On Perception's Role in Aristotle’s Epistemology
CitationGasser, Marc. 2015. On Perception's Role in Aristotle’s Epistemology. Doctoral dissertation, Harvard University, Graduate School of Arts & Sciences.
AbstractAristotle thinks all our knowledge comes from perception. Yet he doesn't say much about the sense in which our knowledge might be based on or derived from the things we perceive. So what exactly does perception contribute to the more advanced cognitive states that make up our intellectual lives, and how should we understand the nature of its contribution?

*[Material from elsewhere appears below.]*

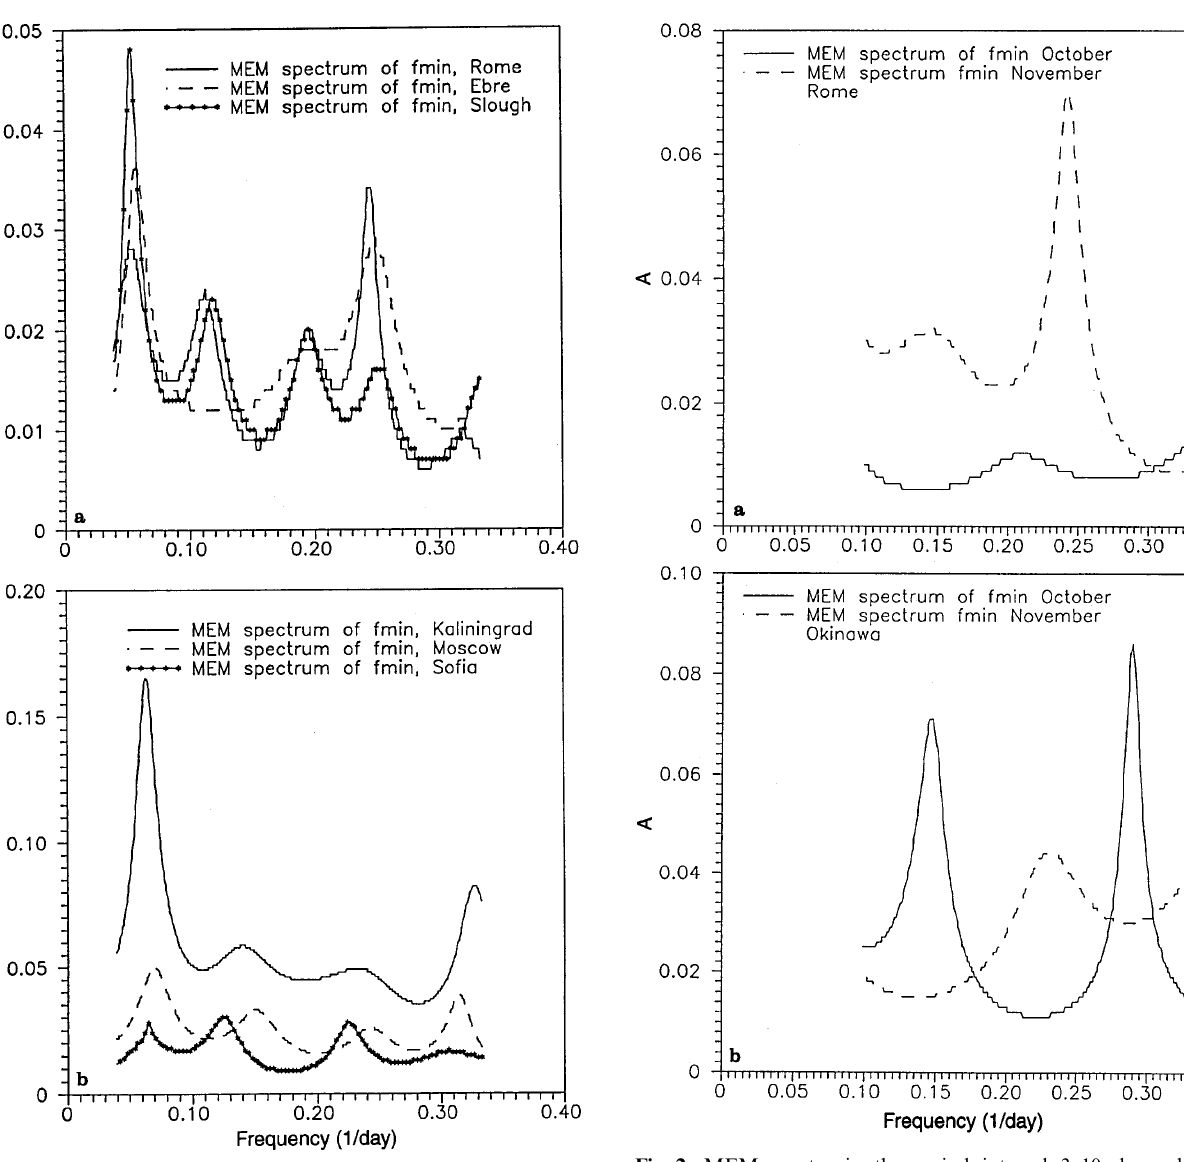
Fig. 1. MEM spectra in the period interval 3–25 days for a West European ionosonde stations: Slough ( solid line with asterisks ), Ebro ( solid line ), Rome ( dashed line ), and b East European stations: Kaliningrad ( solid line ), Sofia ( solid line with asterisks ), Moscow ( dashed line )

I argue that perception contributes to these more advanced states by putting us in touch with particular things in a way that's responsive to the universals governing their behavior: perceptible particulars possess certain features because they instantiate certain universals, and perception allows us to discriminate these features and experience them as action-guiding aspects of our environment. So for instance, a patient might exhibit feverish features because she instantiates malarial disease, and a doctor might perceive these feverish features and experience them as soliciting some course of action---as soliciting that the patient be leeched, say.
I explain how perception, so understood, can serve as a basis for the development of a perceptually driven form of practical knowledge (ἐμπειρία); roughly, the form of knowledge possessed by a doctor who knows how to cure a range of patients but could not explain why or how her treatments work. I then explain how such practical knowledge can itself serve as a basis for the theoretically sophisticated grasp of universals Aristotle takes as his cognitive ideal.